Massachusetts was one of the first states in the country to legislate a path toward a $15 number, but its adoption wasn’t immediate. As part of a so-called legislative “grand bargain” in 2018, Gov. Baker and state lawmakers agreed to raise the minimum wage incrementally over five years.

It is currently $13.50. The new minimum for tipped workers will go from $5.55 to $6.15 an hour.

Advocates are welcoming the scheduled increase. “It will mean that hundreds of thousands of workers will be seeing a raise — and so it’s cause to celebrate,” said Phineas Baxandall, a senior policy analyst at the left-leaning Mass. Budget and Policy Center.

Baxandall says the wage increase will bring a bit of relief with the prices of commodities like food and gas rising due to high inflation. 

“This minimum wage increase is about 5.5 percent,” he said. “It helps earnings keep paces with prices some, and that’s something worth celebrating, but a minimum wage still isn’t really enough to get by.”

The new wage translates to $29,640 a year for someone working 40 hours a week, 52 weeks a year.

A recent analysis by the Massachusetts Institute of Technology found that when factoring in vital expenses — such as housing, transportation, and other essentials — a single earner in Massachusetts with no dependents would need to make about $36,900 a year to pay the bills.
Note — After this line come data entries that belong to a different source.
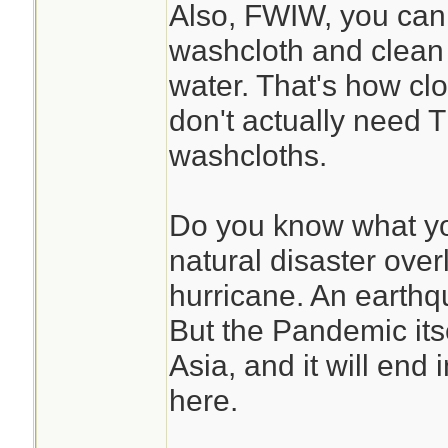
Also, FWIW, you can 
washcloth and clean 
water. That's how cl
don't actually need 
washcloths.
Do you know what yo
natural disaster over
hurricane. An earthq
But the Pandemic itse
Asia, and it will end 
here.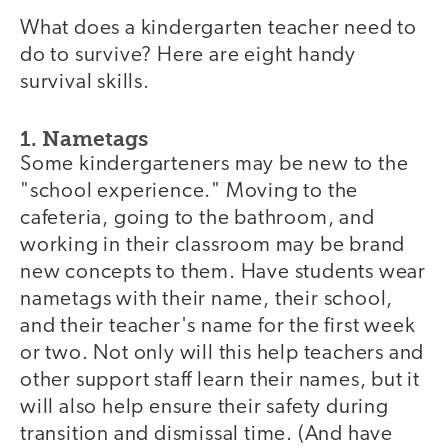
What does a kindergarten teacher need to
do to survive? Here are eight handy
survival skills.
1. Nametags
Some kindergarteners may be new to the
"school experience." Moving to the
cafeteria, going to the bathroom, and
working in their classroom may be brand
new concepts to them. Have students wear
nametags with their name, their school,
and their teacher's name for the first week
or two. Not only will this help teachers and
other support staff learn their names, but it
will also help ensure their safety during
transition and dismissal time. (And have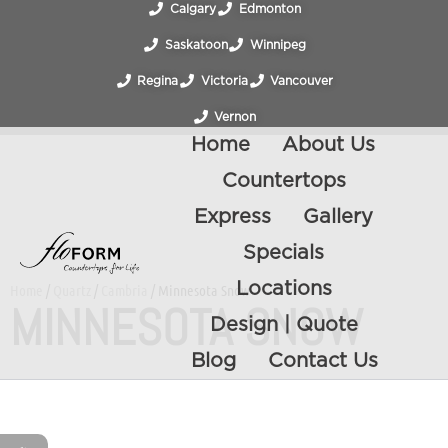
Calgary
Edmonton
Saskatoon
Winnipeg
Regina
Victoria
Vancouver
Vernon
Home
About Us
Countertops
Express
Gallery
Specials
Locations
Home
/
Quartz
/
Cambria
/ Minnesota Snow
MINNESOTA SNOW
Design | Quote
Blog
Contact Us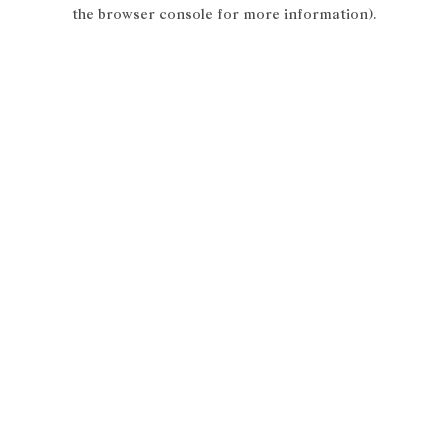
the browser console for more information).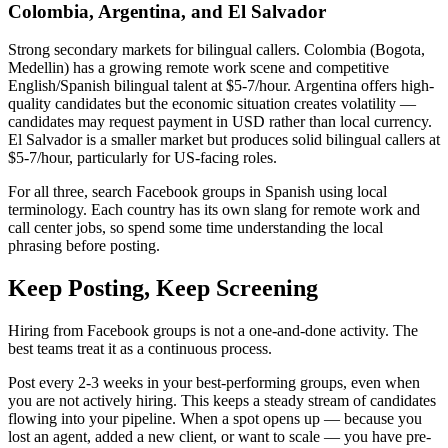
Colombia, Argentina, and El Salvador
Strong secondary markets for bilingual callers. Colombia (Bogota,
Medellin) has a growing remote work scene and competitive
English/Spanish bilingual talent at $5-7/hour. Argentina offers high-
quality candidates but the economic situation creates volatility —
candidates may request payment in USD rather than local currency.
El Salvador is a smaller market but produces solid bilingual callers at
$5-7/hour, particularly for US-facing roles.
For all three, search Facebook groups in Spanish using local
terminology. Each country has its own slang for remote work and
call center jobs, so spend some time understanding the local
phrasing before posting.
Keep Posting, Keep Screening
Hiring from Facebook groups is not a one-and-done activity. The
best teams treat it as a continuous process.
Post every 2-3 weeks in your best-performing groups, even when
you are not actively hiring. This keeps a steady stream of candidates
flowing into your pipeline. When a spot opens up — because you
lost an agent, added a new client, or want to scale — you have pre-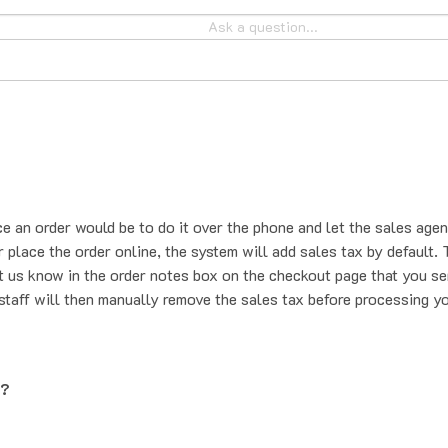
ce an order would be to do it over the phone and let the sales agen
place the order online, the system will add sales tax by default. T
t us know in the order notes box on the checkout page that you se
staff will then manually remove the sales tax before processing yo
g?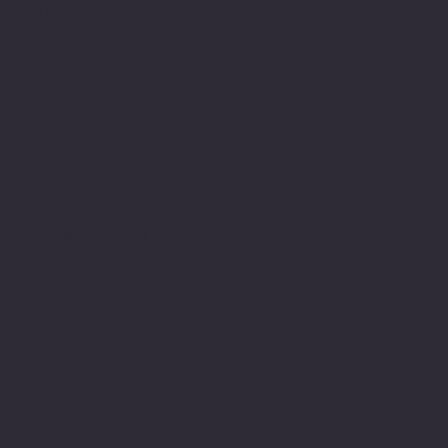
Join Our Team
Internship Openings
Job Openings
Software Times
Software News Vertical of Cosmic 365 AI
Zenora University
E-learning Vertical of Cosmic 365 AI
Facebook
Youtube
Indeed
Glassdoor
Linkedin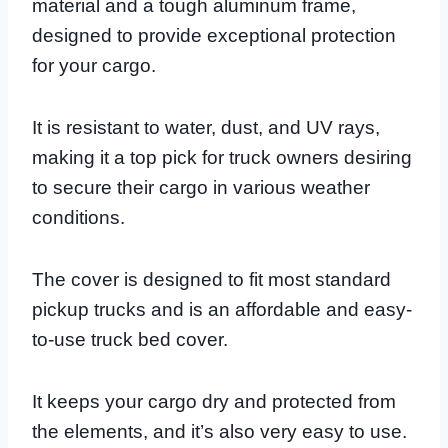
material and a tough aluminum frame,
designed to provide exceptional protection
for your cargo.
It is resistant to water, dust, and UV rays,
making it a top pick for truck owners desiring
to secure their cargo in various weather
conditions.
The cover is designed to fit most standard
pickup trucks and is an affordable and easy-
to-use truck bed cover.
It keeps your cargo dry and protected from
the elements, and it’s also very easy to use.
Said another way, MIT’s “living wage” calculator found that same person would need to be paid a minimum wage of about $17.74.

Some business groups fear the rising minimum wage could hurt small businesses operating on already slim margins.
“It will only result in employers having to pay more to retain existing workers,” said Christopher Carlozzi, Massachusetts director for the National Federation of Independent Business.

“Aside from crowding inexperienced and younger applicants from the workforce, the higher minimum wage could mean even higher prices for consumers already trying to absorb rising costs,” he said.

Carlozzi also noted that a recent national survey of more than 600 of his group’s members found over 40 percent had already raised wages to try to attract workers.

Four other New England states also will hike up their wage floors in the new year. Connecticut and Rhode Island will see incremental raises; they’re set to reach $15 an hour in 2023 and 2025, respectively.